PHOENIX (AP) — Justin Heap, a Republican state legislator who questioned the administration of elections in Arizona’s most populous county, has been elected to oversee the vote as Maricopa County Recorder.
Heap could dramatically alter the way elections are handled in Maricopa County, the fourth-largest U.S. county with a population of some 4.5 million and a hotbed of conspiracy theories about the vote following President-elect Donald Trump’s loss in 2020.
His Democratic challenger was Tim Stringham, who served in the military, first in the Army and then the Navy as an attorney in the Judge Advocate General’s Corps. Stringham conceded defeat and congratulated Heap on Wednesday.
The path to victory began with a win over the current Recorder Stephen Richer in the July Republican primary.
Richer has endured harassment — even death threats — and a flood of misinformation while defending the legitimacy of the vote over four years in one of the nation’s most closely watched political battlegrounds.
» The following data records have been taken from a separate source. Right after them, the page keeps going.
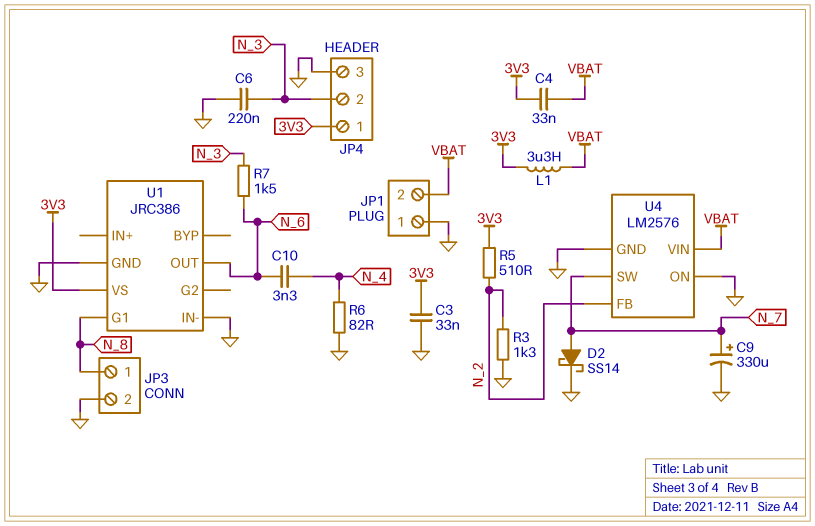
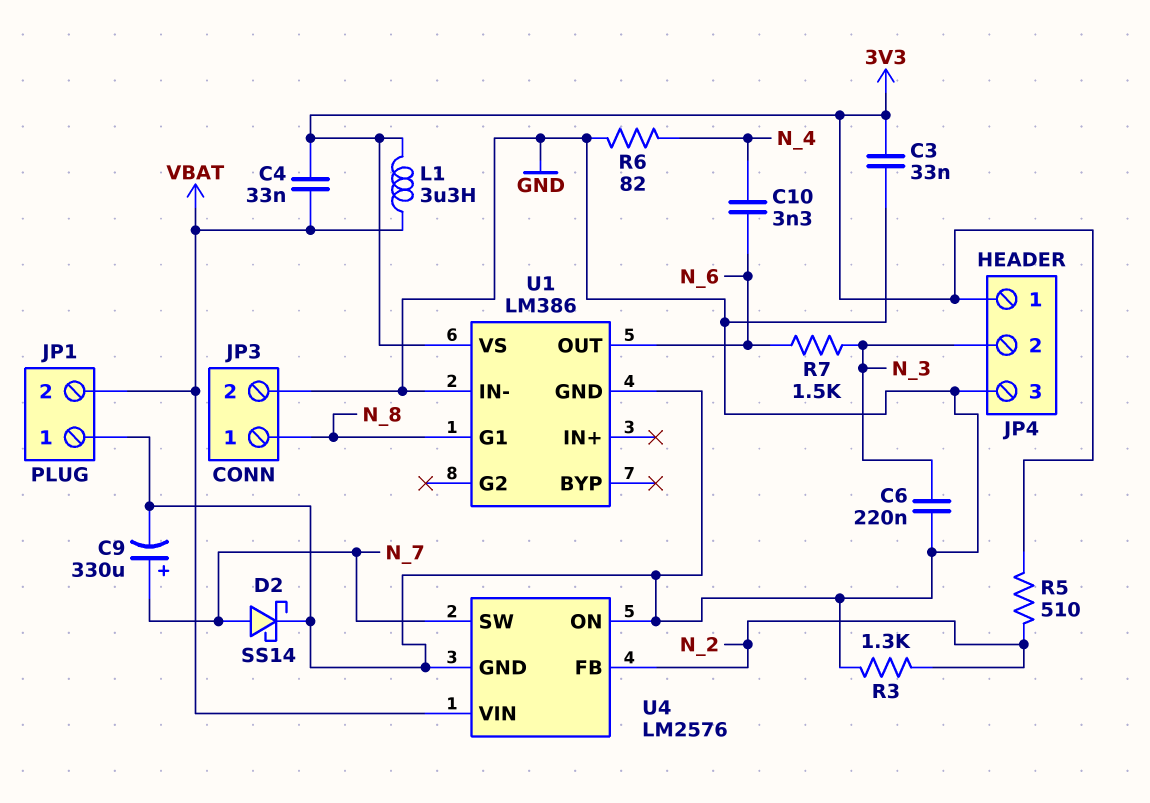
U1: JRC386 -> LM386

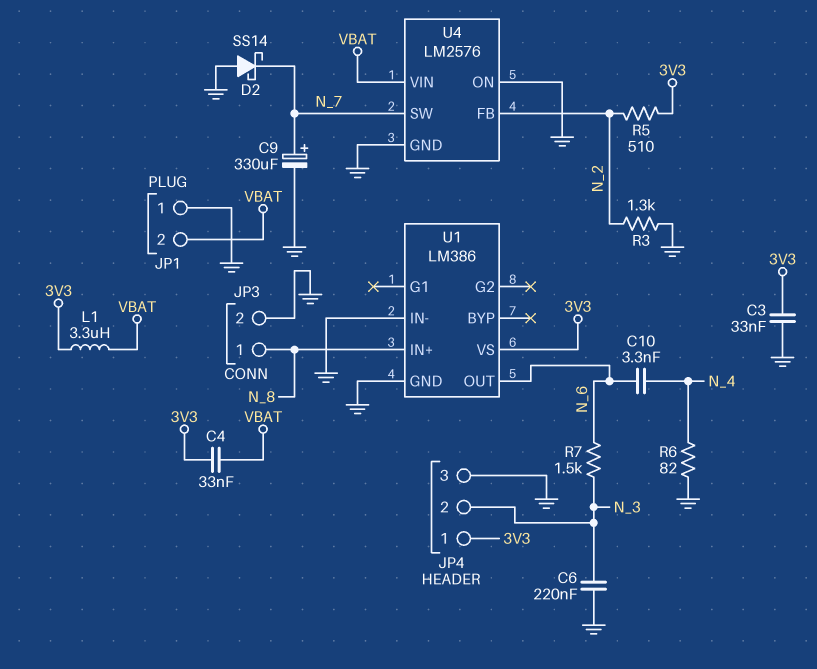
D2: schottky SS14 (A N_7, K GND) -> schottky SS14 (A GND, K N_7)
U1 pin G1: N_8 -> none
U1 pin IN+: none -> N_8

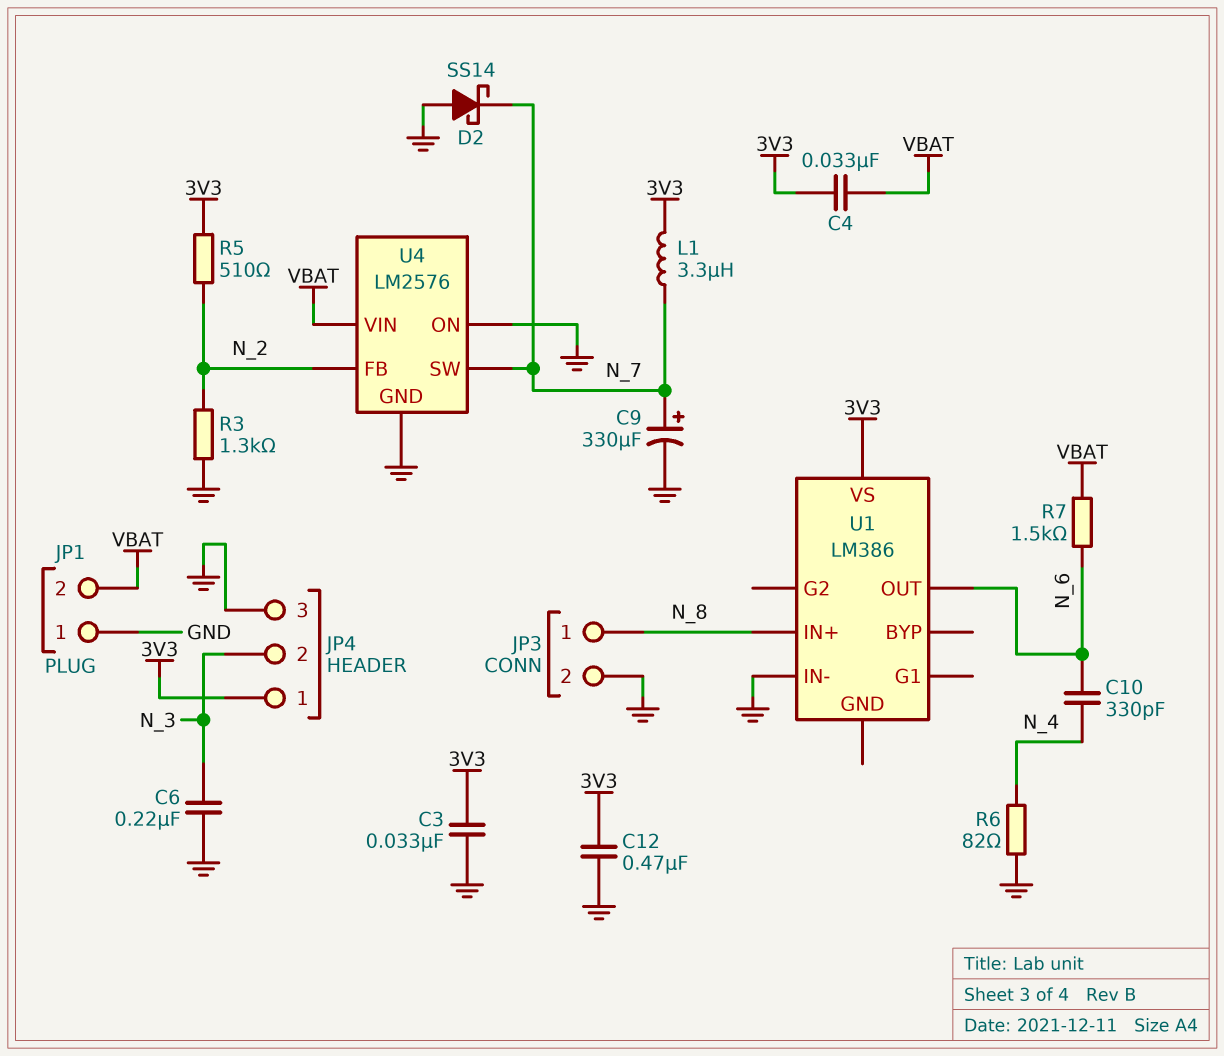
C10: 3.3nF (N_4, N_6) -> 330pF (N_4, N_6)
C12: none -> 470nF (3V3, GND)
L1: 3.3uH (3V3, VBAT) -> 3.3uH (3V3, N_7)
R7: 1.5k (N_3, N_6) -> 1.5k (N_6, VBAT)
U1 pin GND: GND -> none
His office fought off criticism over the results of the 2020 presidential election, as Trump and his supporters falsely claimed that widespread fraud cost him the race.
The recorder’s office splits election duties with the county Board of Supervisors, whose members were similarly attacked when they defended the county’s elections.
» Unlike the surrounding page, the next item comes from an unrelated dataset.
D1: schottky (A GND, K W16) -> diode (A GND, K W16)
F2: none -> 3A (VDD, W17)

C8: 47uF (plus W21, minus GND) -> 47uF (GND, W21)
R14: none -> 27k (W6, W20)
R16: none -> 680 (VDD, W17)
Heap has stopped short of saying the 2020 and 2022 elections were stolen, but he has said the state’s practices for handling early ballots are insecure and has questioned how ballots are transported, handled and stored after they are submitted. Earlier this year, Heap proposed an unsuccessful bill to remove Arizona from a multistate effort to maintain voter lists.
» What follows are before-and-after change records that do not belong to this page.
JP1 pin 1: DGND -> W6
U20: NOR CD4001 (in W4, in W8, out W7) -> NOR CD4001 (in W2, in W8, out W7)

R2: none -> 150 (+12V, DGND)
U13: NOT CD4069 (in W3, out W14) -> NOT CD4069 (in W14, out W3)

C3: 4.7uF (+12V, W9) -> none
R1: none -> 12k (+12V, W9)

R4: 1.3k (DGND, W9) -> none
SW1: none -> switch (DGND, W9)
“I am humbled and honored to have been elected as the next Maricopa County Recorder,” Heap said in a victory statement Wednesday, shortly after Stringham conceded. “I intend to fulfill my promise of being a Recorder for every voter because protecting the integrity of our elections is an issue that impacts us all.”
He said he would work with the state Legislature to help “restore Maricopa County to its rightful place as the preeminent leader in elections management in all of America.”
Stringham posted on the social platform X that he called Heap “to congratulate him on a long campaign completed for both of us and wish him luck.”